Could you copy the records below exactly, keeping none of the images?

Data extracted from a collection:
---*---
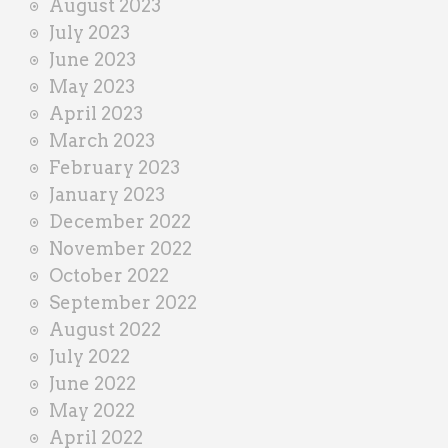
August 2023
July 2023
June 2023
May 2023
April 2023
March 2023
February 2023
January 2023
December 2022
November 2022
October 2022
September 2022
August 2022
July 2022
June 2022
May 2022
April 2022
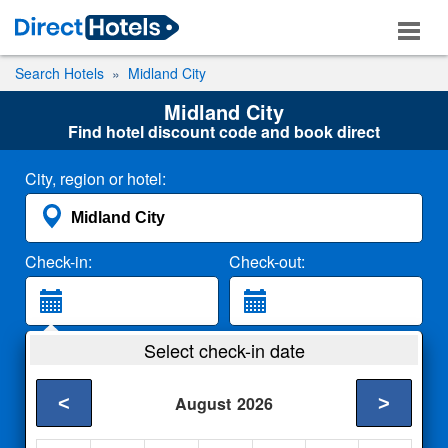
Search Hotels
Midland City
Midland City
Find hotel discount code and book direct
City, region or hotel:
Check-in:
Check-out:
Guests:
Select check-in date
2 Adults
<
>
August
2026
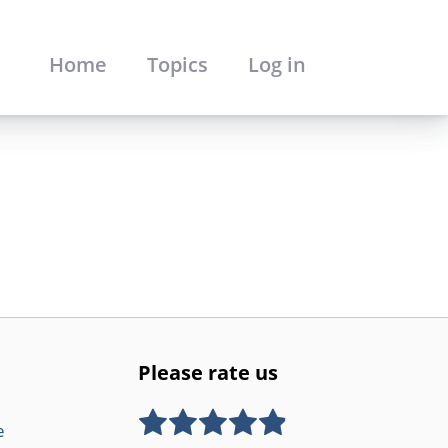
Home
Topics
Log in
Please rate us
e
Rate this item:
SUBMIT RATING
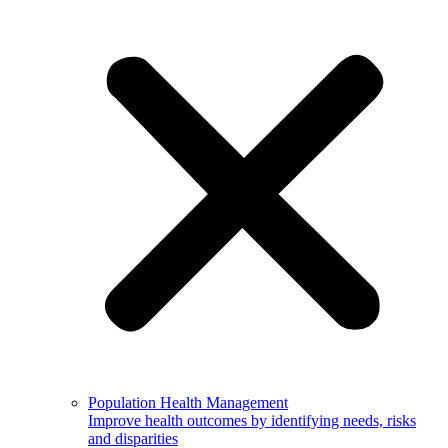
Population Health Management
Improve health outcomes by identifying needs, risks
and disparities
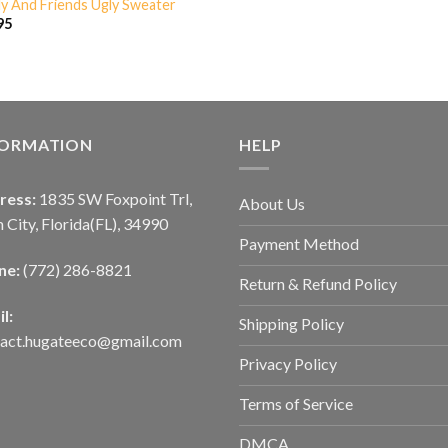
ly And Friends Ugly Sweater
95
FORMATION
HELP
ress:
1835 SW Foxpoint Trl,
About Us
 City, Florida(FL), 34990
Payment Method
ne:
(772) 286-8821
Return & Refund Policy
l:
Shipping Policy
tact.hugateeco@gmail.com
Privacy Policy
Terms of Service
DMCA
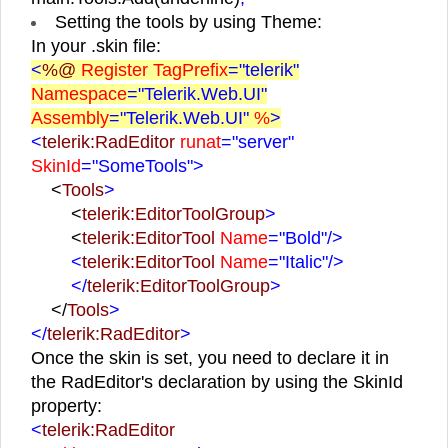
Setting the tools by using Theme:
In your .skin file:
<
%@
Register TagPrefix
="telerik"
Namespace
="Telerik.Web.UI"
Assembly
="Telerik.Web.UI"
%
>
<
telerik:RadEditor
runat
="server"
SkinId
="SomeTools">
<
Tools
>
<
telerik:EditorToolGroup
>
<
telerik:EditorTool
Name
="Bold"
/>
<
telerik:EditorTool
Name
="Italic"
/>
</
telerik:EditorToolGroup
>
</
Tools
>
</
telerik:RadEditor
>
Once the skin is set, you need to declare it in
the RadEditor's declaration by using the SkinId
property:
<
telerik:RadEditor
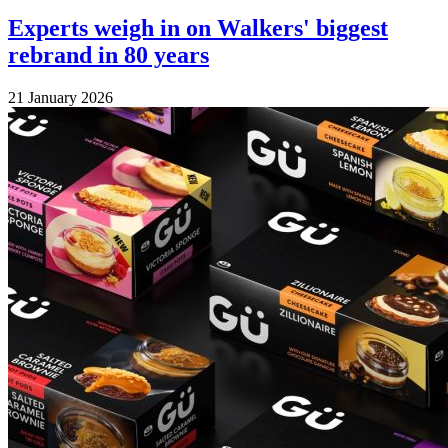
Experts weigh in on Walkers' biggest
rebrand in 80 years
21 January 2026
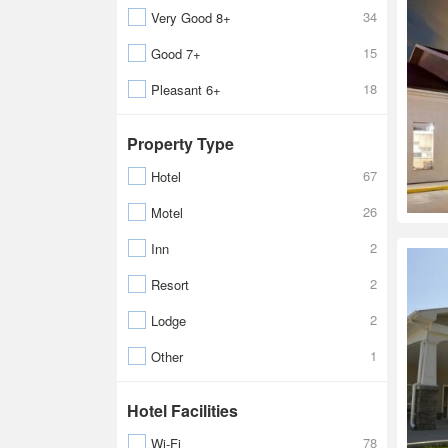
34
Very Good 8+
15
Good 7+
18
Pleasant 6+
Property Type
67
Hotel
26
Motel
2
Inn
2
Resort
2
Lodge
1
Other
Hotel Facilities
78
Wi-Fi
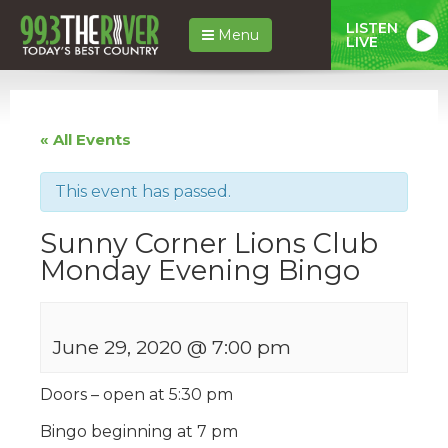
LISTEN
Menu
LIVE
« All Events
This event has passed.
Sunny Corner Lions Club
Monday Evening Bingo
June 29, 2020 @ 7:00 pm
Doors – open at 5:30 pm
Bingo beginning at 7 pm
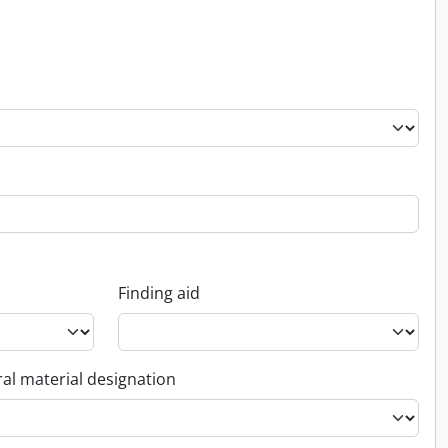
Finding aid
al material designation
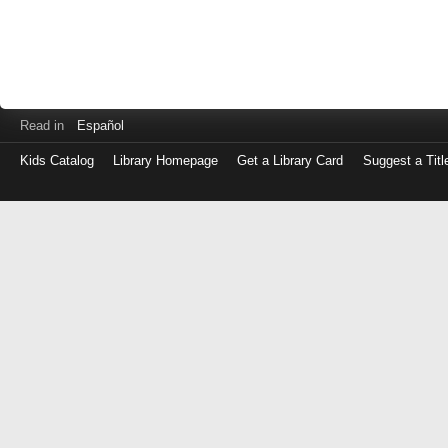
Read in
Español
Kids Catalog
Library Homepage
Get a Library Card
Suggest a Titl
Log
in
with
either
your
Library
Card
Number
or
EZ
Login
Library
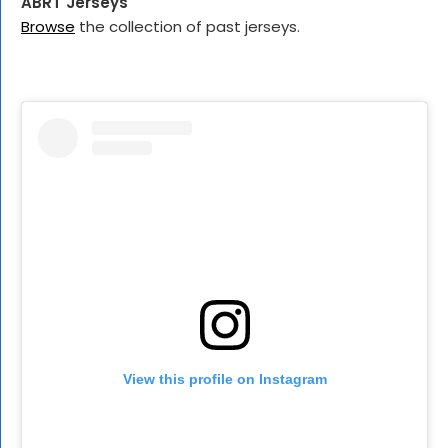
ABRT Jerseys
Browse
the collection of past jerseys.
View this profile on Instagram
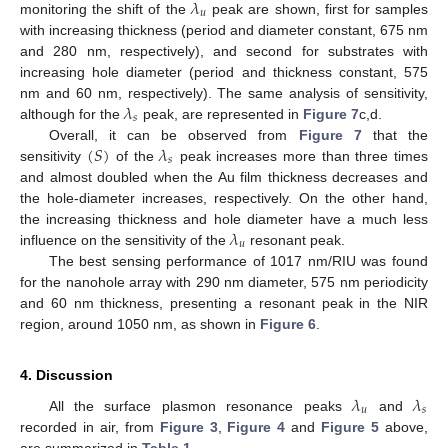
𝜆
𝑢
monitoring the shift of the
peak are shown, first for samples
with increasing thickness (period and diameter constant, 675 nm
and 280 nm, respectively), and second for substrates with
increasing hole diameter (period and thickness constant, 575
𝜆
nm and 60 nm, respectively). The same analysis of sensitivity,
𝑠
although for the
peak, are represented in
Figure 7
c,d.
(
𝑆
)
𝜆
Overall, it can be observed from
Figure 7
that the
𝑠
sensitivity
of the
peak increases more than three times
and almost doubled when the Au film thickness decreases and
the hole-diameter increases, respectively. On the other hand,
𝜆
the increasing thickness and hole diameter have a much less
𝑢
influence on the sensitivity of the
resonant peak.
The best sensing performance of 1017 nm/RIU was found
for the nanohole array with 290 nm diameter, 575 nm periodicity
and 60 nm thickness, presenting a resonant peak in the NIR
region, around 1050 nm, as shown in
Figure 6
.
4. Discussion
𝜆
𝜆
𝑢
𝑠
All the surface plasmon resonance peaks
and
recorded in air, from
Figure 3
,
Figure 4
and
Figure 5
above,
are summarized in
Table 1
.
---*---
WRITTEN RESPONSE:
August 2023
July 2023
June 2023
May 2023
April 2023
March 2023
February 2023
January 2023
December 2022
November 2022
October 2022
September 2022
August 2022
July 2022
June 2022
May 2022
April 2022
Search Hotels
Midland City
Midland City
Find hotel discount code and book direct
City, region or hotel:
Check-in:
Check-out:
Guests:
Select check-in date
2 Adults
<
>
August
2026
Home
Topics
Log in
Please rate us
e
Rate this item:
SUBMIT RATING
Population Health Management
Improve health outcomes by identifying needs, risks
and disparities
ly And Friends Ugly Sweater
95
FORMATION
HELP
ress:
1835 SW Foxpoint Trl,
About Us
 City, Florida(FL), 34990
Payment Method
ne:
(772) 286-8821
Return & Refund Policy
l:
Shipping Policy
tact.hugateeco@gmail.com
Privacy Policy
Terms of Service
DMCA
Setting the tools by using Theme:
In your .skin file:
<
%@
Register TagPrefix
="telerik"
Namespace
="Telerik.Web.UI"
Assembly
="Telerik.Web.UI"
%
>
<
telerik:RadEditor
runat
="server"
SkinId
="SomeTools">
<
Tools
>
<
telerik:EditorToolGroup
>
<
telerik:EditorTool
Name
="Bold"
/>
<
telerik:EditorTool
Name
="Italic"
/>
</
telerik:EditorToolGroup
>
</
Tools
>
</
telerik:RadEditor
>
Once the skin is set, you need to declare it in
the RadEditor's declaration by using the SkinId
property:
<
telerik:RadEditor
Experts weigh in on Walkers' biggest
rebrand in 80 years
21 January 2026
34
Very Good 8+
15
Good 7+
18
Pleasant 6+
Property Type
67
Hotel
26
Motel
2
Inn
2
Resort
2
Lodge
1
Other
Hotel Facilities
78
Wi-Fi
LISTEN
Menu
LIVE
« All Events
This event has passed.
Sunny Corner Lions Club
Monday Evening Bingo
June 29, 2020 @ 7:00 pm
Doors – open at 5:30 pm
Bingo beginning at 7 pm
Finding aid
al material designation
Read in
Español
Kids Catalog
Library Homepage
Get a Library Card
Suggest a Titl
Log
in
with
either
your
Library
Card
Number
or
EZ
Login
Library
ABRT Jerseys
Browse
the collection of past jerseys.
View this profile on Instagram
𝜆
𝑢
monitoring the shift of the
peak are shown, first for samples
with increasing thickness (period and diameter constant, 675 nm
and 280 nm, respectively), and second for substrates with
increasing hole diameter (period and thickness constant, 575
𝜆
nm and 60 nm, respectively). The same analysis of sensitivity,
𝑠
although for the
peak, are represented in
Figure 7
c,d.
(
𝑆
)
𝜆
Overall, it can be observed from
Figure 7
that the
𝑠
sensitivity
of the
peak increases more than three times
and almost doubled when the Au film thickness decreases and
the hole-diameter increases, respectively. On the other hand,
𝜆
the increasing thickness and hole diameter have a much less
𝑢
influence on the sensitivity of the
resonant peak.
The best sensing performance of 1017 nm/RIU was found
for the nanohole array with 290 nm diameter, 575 nm periodicity
and 60 nm thickness, presenting a resonant peak in the NIR
region, around 1050 nm, as shown in
Figure 6
.
4. Discussion
𝜆
𝜆
𝑢
𝑠
All the surface plasmon resonance peaks
and
recorded in air, from
Figure 3
,
Figure 4
and
Figure 5
above,
are summarized in
Table 1
.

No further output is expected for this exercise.